Par conséquent, l'ordonnance attaquée sera annulée.

3. Les frais judiciaires seront laissés à la charge de l’Etat, l'avance de frais versée par la curatrice de la recourante lui étant restituée.

* * * * *


PAR CES MOTIFS,
La Chambre de surveillance :

A la forme :

Déclare recevable le recours formé le 17 juin 2024 par A______, représentée par sa curatrice, C______, contre l'ordonnance DTAE/3747/2024 rendue le 29 mai 2024 par le Tribunal de protection de l’adulte et de l’enfant dans la cause C/28253/2008.

Au fond :

Annule l'ordonnance attaquée.

Maintient la curatrice C______ en ses fonctions et dit que son coût sera pris en charge par l'Etat au tarif de 60 fr./l'heure.

Sur les frais :

Laisse les frais judiciaires à la charge de l’Etat de Genève.

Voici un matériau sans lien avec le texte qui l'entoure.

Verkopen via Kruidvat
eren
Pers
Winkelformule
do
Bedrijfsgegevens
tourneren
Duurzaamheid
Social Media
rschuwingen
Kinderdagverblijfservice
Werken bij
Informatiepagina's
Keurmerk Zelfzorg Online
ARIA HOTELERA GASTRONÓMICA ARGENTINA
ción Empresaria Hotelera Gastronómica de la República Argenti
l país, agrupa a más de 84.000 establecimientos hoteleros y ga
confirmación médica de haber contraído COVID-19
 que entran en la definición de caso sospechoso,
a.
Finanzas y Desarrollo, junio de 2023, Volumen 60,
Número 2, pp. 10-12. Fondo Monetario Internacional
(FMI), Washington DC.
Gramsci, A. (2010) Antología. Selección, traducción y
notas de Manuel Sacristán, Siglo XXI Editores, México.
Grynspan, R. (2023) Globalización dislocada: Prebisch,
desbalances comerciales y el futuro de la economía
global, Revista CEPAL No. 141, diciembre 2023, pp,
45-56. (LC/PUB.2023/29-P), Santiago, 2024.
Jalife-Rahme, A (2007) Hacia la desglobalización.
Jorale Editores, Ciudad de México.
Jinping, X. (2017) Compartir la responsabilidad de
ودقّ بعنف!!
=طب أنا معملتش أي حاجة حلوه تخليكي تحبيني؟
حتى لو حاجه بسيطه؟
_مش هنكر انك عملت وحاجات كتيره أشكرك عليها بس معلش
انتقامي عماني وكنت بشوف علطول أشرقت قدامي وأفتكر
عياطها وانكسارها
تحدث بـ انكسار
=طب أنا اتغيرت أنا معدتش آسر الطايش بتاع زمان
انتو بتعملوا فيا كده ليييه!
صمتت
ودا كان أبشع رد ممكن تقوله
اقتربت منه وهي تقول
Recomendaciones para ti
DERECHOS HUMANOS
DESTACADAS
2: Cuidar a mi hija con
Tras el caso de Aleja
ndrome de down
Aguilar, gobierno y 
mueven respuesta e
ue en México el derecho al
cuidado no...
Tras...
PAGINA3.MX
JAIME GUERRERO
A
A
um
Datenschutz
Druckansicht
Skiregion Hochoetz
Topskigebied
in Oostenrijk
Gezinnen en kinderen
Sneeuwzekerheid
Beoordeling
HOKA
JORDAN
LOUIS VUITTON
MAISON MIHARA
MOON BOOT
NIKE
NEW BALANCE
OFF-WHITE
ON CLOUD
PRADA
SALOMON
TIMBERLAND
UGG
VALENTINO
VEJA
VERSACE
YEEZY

Ordonne aux Services financiers du Pouvoir judiciaire la restitution à C______ de la somme de 400 fr., qui en a fait l'avance.

Siégeant :

Monsieur Cédric-Laurent MICHEL, président; Mesdames Jocelyne DEVILLE-CHAVANNE et Stéphanie MUSY, juges; Madame Carmen FRAGA, greffière.

 

 

 

 

 

 

Indication des voies de recours :

 

Conformément aux art. 72 ss de la loi fédérale sur le Tribunal fédéral du 17 juin 2005 (LTF; RS 173.110), la présente décision peut être portée dans les trente jours qui suivent sa notification avec expédition complète (art. 100 al. 1 LTF) par devant le Tribunal fédéral par la voie du recours en matière civile.

 

Le recours doit être adressé au Tribunal fédéral - 1000 Lausanne 14.